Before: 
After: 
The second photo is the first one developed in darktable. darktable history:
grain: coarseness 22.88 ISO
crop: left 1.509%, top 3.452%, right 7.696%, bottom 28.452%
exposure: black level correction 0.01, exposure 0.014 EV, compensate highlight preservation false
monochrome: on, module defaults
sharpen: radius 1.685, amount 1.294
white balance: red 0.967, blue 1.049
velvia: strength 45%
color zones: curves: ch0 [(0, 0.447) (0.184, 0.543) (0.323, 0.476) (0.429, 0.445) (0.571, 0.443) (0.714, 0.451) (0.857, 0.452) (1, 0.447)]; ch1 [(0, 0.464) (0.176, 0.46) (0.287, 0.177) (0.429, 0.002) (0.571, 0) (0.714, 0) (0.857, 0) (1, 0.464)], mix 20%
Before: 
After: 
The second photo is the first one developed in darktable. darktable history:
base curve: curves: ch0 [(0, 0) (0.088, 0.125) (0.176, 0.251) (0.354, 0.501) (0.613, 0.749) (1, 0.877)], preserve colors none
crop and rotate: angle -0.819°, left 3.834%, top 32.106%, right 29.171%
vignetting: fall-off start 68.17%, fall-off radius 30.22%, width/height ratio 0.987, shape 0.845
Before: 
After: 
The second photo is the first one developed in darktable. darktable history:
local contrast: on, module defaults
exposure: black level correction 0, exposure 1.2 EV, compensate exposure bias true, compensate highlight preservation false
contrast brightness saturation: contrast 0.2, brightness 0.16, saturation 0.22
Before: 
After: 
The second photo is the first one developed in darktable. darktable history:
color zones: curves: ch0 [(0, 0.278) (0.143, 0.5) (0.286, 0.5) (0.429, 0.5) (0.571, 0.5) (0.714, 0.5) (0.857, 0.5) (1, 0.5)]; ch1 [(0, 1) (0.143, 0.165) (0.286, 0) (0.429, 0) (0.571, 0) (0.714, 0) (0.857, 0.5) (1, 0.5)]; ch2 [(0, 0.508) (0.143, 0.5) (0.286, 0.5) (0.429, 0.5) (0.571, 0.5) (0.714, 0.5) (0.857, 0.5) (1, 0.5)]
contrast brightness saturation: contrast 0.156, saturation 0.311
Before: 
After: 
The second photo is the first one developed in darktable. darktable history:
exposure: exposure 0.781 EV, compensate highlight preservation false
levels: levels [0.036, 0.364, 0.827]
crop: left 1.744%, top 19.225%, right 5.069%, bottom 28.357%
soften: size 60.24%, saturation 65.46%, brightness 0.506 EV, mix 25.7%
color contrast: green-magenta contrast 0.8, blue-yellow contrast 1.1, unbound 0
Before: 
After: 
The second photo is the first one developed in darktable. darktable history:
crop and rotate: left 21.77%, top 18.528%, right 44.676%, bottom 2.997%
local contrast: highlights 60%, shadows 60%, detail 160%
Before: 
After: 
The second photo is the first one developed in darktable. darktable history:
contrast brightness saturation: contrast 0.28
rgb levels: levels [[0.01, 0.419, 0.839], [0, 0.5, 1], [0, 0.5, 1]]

---

Extract verbatim every line of the data from its first line through the line containing "contrast brightness saturation: contrast 0.2, brightness", including both.

- [Exercise solution]
Before: 
After: 
The second photo is the first one developed in darktable. darktable history:
grain: coarseness 22.88 ISO
crop: left 1.509%, top 3.452%, right 7.696%, bottom 28.452%
exposure: black level correction 0.01, exposure 0.014 EV, compensate highlight preservation false
monochrome: on, module defaults
sharpen: radius 1.685, amount 1.294
white balance: red 0.967, blue 1.049
velvia: strength 45%
color zones: curves: ch0 [(0, 0.447) (0.184, 0.543) (0.323, 0.476) (0.429, 0.445) (0.571, 0.443) (0.714, 0.451) (0.857, 0.452) (1, 0.447)]; ch1 [(0, 0.464) (0.176, 0.46) (0.287, 0.177) (0.429, 0.002) (0.571, 0) (0.714, 0) (0.857, 0) (1, 0.464)], mix 20%
Before: 
After: 
The second photo is the first one developed in darktable. darktable history:
base curve: curves: ch0 [(0, 0) (0.088, 0.125) (0.176, 0.251) (0.354, 0.501) (0.613, 0.749) (1, 0.877)], preserve colors none
crop and rotate: angle -0.819°, left 3.834%, top 32.106%, right 29.171%
vignetting: fall-off start 68.17%, fall-off radius 30.22%, width/height ratio 0.987, shape 0.845
Before: 
After: 
The second photo is the first one developed in darktable. darktable history:
local contrast: on, module defaults
exposure: black level correction 0, exposure 1.2 EV, compensate exposure bias true, compensate highlight preservation false
contrast brightness saturation: contrast 0.2, brightness 0.16, saturation 0.22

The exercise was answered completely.